━━━━━ SUPPLIED TEXT

Giter VIP home page Giter VIP logo

ocr-process-service's Introduction

ocr-process-service

GitHub license

ocr-process-service is open-source software available to retrieve meaningful values from Brazilian receipts

Setting up environment

Dependencies

Tesseract

# Follow these instructions
https://code.google.com/p/tesseract-ocr/wiki/Compiling

Obs.: Make sure you have tesseract accessible under the /usr/bin/ 
A symbolic link will do the trick ;)

OS dependencies

# for Yum on CentOS
yum install ImageMagick-c++-devel blas-devel lapack-devel python-devel

Cuneiform - Part 1

git clone https://github.com/PauloMigAlmeida/cuneiform.git
cd cuneiform
mkdir builddir
cd builddir
cmake -DCMAKE_BUILD_TYPE=release ..

━━━━━━━━━━
━━━━━ DATASET CONTENT

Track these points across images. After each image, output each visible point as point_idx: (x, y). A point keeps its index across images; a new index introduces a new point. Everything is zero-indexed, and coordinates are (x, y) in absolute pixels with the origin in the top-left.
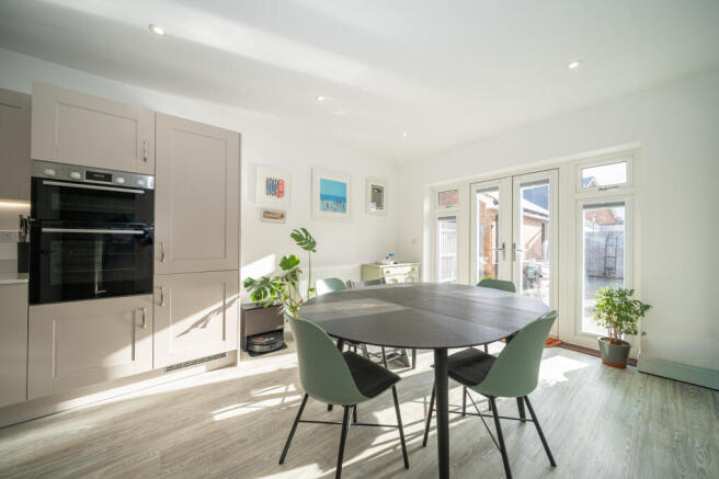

━━━━━━━━━━

WHAT THIS EXERCISE ASKS:
- A) Repeat the ocr-process-service page from "ocr-process-service is open-source" to "the trick ;)".
- B) According to the ocr-process-service page, under which directory must Tesseract be accessible?

ANSWERS TO THE EXERCISES:
- A)
ocr-process-service is open-source software available to retrieve meaningful values from Brazilian receipts

Setting up environment

Dependencies

Tesseract

# Follow these instructions
https://code.google.com/p/tesseract-ocr/wiki/Compiling

Obs.: Make sure you have tesseract accessible under the /usr/bin/ 
A symbolic link will do the trick ;)

- B) /usr/bin/